With great detail, Luke tells us how God went to work to free Peter from a very dangerous position.  Luke tells us that Peter was guarded by 16 soldiers.  He was shackled in chains, and kept in a dark prison cell behind a series of locked doors.  None of these limitations, however, were enough to stop the living God from freeing His servant and answering the prayers of His people.  Peter is led by an angel past the guards, through the doors and out into the city streets.  Before Peter knew it, he was standing outside Mary’s house, knocking on the door and eager to join the prayer meeting for His release!  God had answered their prayers.  However, what happens next gives us a clue as to the way in which God answers their prayers . . . and ours.  Acts 12:13-16 tells it this way, “Peter knocked at the outer entrance, and a servant girl named Rhoda came to answer the door.  When she recognized Peter’s voice, she was so overjoyed, she ran back without opening it and exclaimed, ‘Peter is at the door!’  ‘You’re out of your mind,’ they told her.  When she kept insisting that it was so, they said, ‘It must be his angel.’  But Peter kept on knocking, and when they opened the door and saw him, they were astonished.”  I believe that this account gives us a good bit of insight into the exact prayers that the people had for Peter.  I don’t think that the people were praying specifically that Peter would be let out in the middle of the night, past the guards and through the locked gates.  If they had been praying that, then they would have been much more receptive to the possibility that Peter might have been at the door.  Instead, they ignored his presence and went back to praying!  Only when Peter knocks a second time do they welcome him in!
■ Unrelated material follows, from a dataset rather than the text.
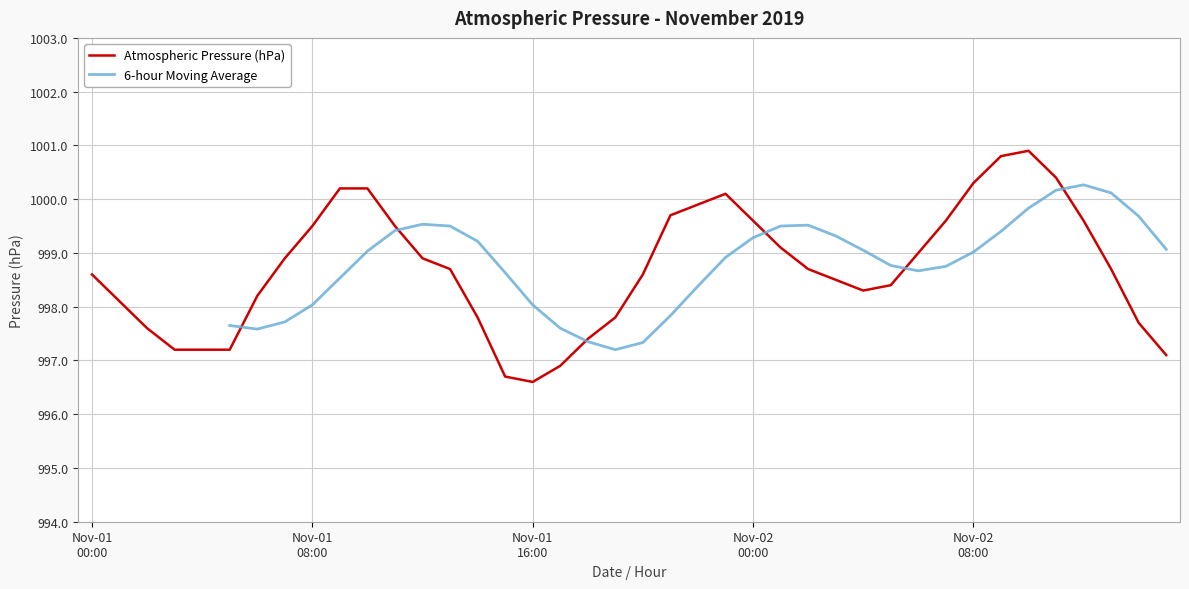

What is the label of the 21st point from the left?

20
This account gives me great hope and encouragement in my prayer life.  First of all, it informs me that God is not like Santa Claus, only answering the requests that he is capable to fill.  God is not limited by anything.  Chains, guards, locked doors, and angry kings could not restrict the plans of the Living God.  This gives me great hope in my prayer life.  It lets me know that there is nothing I can pray for that is beyond the scope of God’s power.  No illness is too deadly, no relationship is too fractured, and no opposition is too severe for our God.  I can take all things before God in prayer because He is able to work in all areas.
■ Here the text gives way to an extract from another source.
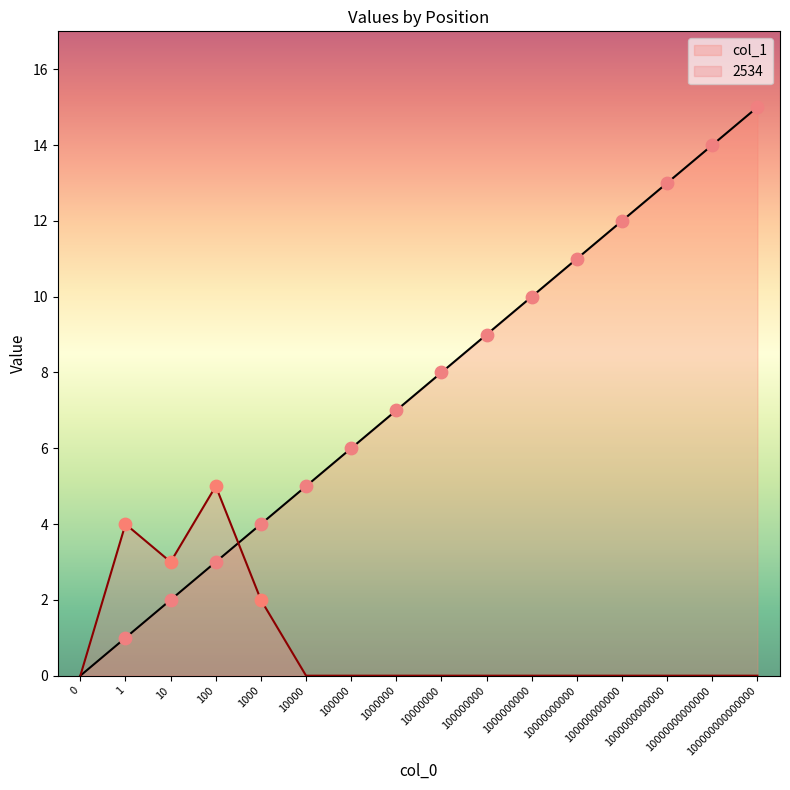

At which category is the sum across all series the highest?

100000000000000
Furthermore, God is also not like a genie in a bottle.  He did not merely give them what they asked for, He gave them something better!  In the words of Ephesians 3:20, God granted them “immeasurably more than all we ask or imagine.”  He did not comfort Peter, he freed him.  God was not contained by the limited knowledge of the Jerusalem believers.  He did not do what was good, He did what was best!  That gives me great confidence as I approach God in prayer.  I do not have to be paralyzed in prayer, fearing that I will pray for the wrong thing before God and be stuck with the consequences of a prayer gone wrong. Whatever the specifics of my prayer, I can rejoice knowing that God will work the best in this situation, not simply taking orders from my limited perspective.  God was not limited by the specifics of their requests.  He is not limited by ours either.

So we have seen that God does answer prayers, and that He is fully able to do abundantly beyond all the believers could ask or imagine.  But why does God not answer all requests in this fashion?  In the book of Acts alone, Stephen is martyred in the streets and James was put to death by the sword.  Why does God spare the life of one and not the other?  Is He only answering some of the prayers?  The answer to this question goes back to the heart of the difference between Santa Claus, the genie, and the Living God.  In our fantasies, Santa and the genie exist to serve us as master.  The Living God exists to be our Master. . . and He knows what is best.  As a believer in Jesus Christ, we now have a new desire to be a part of God’s unfolding plan.  Prayer is something God has graciously created to help us to participate in that plan.